The map function for the Tree functor is this:

override def map[A, B](inputTree: Tree[A])(func: A => B): Tree[B] = {
  var current = Node[A,B](value = inputTree)
  while(!(current.parent.isEmpty && current.output.isDefined)){
    current match {
      case Node(_, Some(parent), Some(mapedResult), _) =>
        parent.vars = mapedResult :: parent.vars
        current = parent
      case Node(_, _, _, right :: left :: _) =>
        current.output = Branch(left, right).some
      case Node(Leaf(leafVal), _, _, _) =>
        current.output = Leaf(func(leafVal)).some
      case Node(Branch(left, _), _, _, List()) =>
        current = Node(left, current.some)
      case Node(Branch(_, right), _, _, List(_)) =>
        current = Node(right, current.some)
    }
  }
  current.output.get
}

It has mutation inside the function, but it’s minimal and self-contained. You can even have the Node class inside the map function is what you wanted.

Trampoline

I found it a little bit difficult to read the non-recursive version of the functor. After all, is an algorithm that is recursive by nature. Also, you may be forced to do it recursively or functionally anyways.

Welcome to cats defer. It allows us to have stack safety.

def deferredMap[A,B](tree: Tree[A])(func: A => B): Eval[Tree[B]] = {
  tree match {
    case Leaf(value) => Eval.now(Leaf(func(value)))
    case Branch(left, right) => for {
      mappedLeft  <- Eval.defer(deferredMap(left)(func))
      mappedRight <- Eval.defer(deferredMap(right)(func))
      mapped      <- Eval.now(Branch(mappedLeft, mappedRight))
    } yield mapped
  }
}

This is much simpler than the previous version with a mutable data structure. The only problem is that: is harder to come up with this solution in the first place. This requires you to know cats and also the eval monads.
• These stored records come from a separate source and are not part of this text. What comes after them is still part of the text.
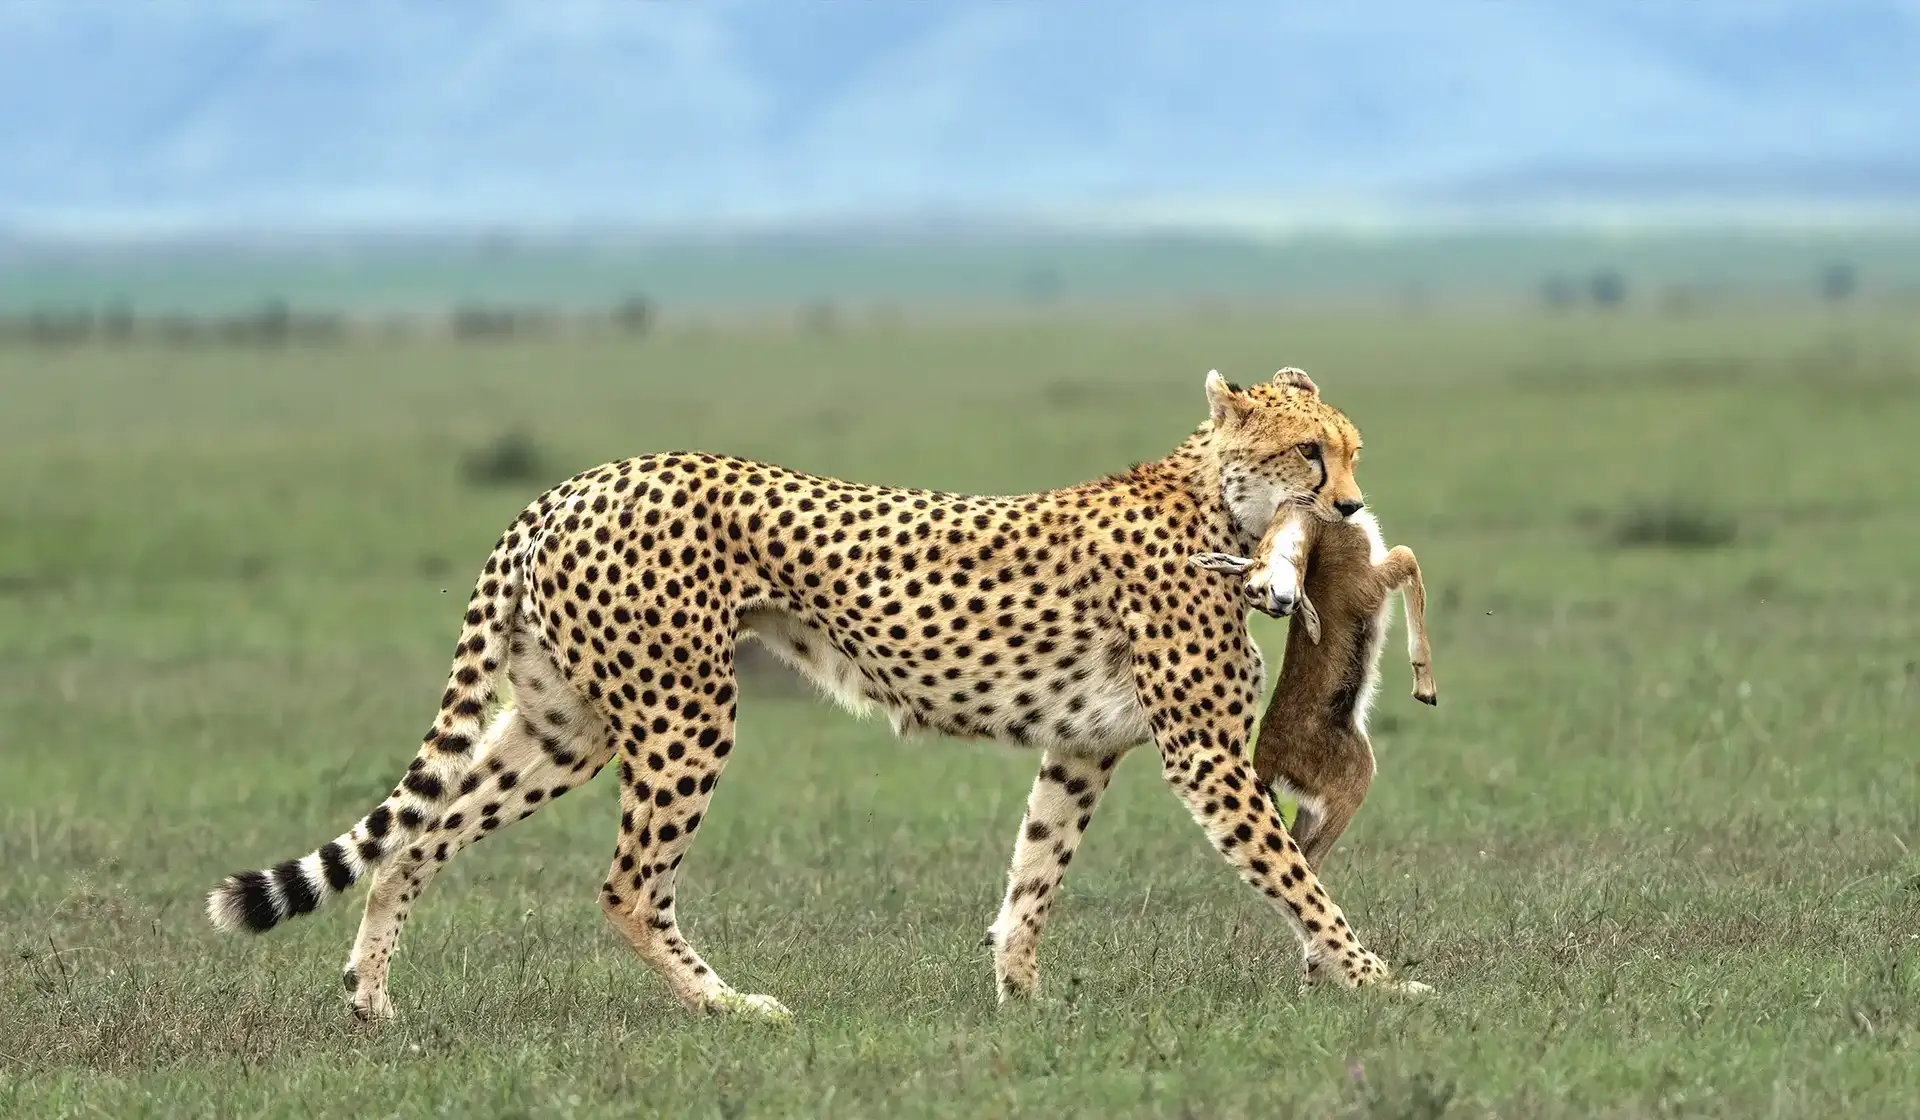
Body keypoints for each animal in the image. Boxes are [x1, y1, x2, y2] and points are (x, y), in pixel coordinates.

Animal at [204, 366, 1431, 1021]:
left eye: (1354, 448)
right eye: (1312, 453)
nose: (1353, 508)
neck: (1216, 501)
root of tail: (578, 481)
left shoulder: (1082, 748)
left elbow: (1033, 872)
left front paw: (1020, 997)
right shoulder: (1207, 756)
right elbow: (1296, 879)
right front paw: (1379, 980)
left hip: (565, 723)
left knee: (420, 834)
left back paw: (370, 997)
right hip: (685, 712)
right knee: (625, 886)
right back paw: (730, 1006)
If I didn’t use Eval.defer, a stack-overflow would have happened. You may be thinking about using Eval.later, but it doesn’t work. later is just like a lazy val, it will blow your stack when you call .value.

I thought that the best way to test if these functions aren’t really consuming my stack is to create a really nested map in the first place. And I didn’t want to test my knowledge of mutable data structures again so I used Eval again to create a random function that generates a tree of a given depth.

def branchRandomSwap[A](a: Tree[A], b: Tree[A]): Tree[A] =
  if(math.random() > 5) branch(a, b) else branch(b, a)
def random(n: BigInt): Eval[Tree[Float]] =
  n > 1 match {
    case true =>
      for {
        elem1 <- Eval.defer(random(n-1))
        elem2 <- Eval.now(leaf(2f))
        branch <- Eval.now(branchRandomSwap(elem1, elem2))
      } yield branch
    case false =>
      Eval.now(Leaf(1f))
  }

If you do everything correctly the following code shouldn’t crash:

val randomTree = random(100000).value
randomTree.map(_*2)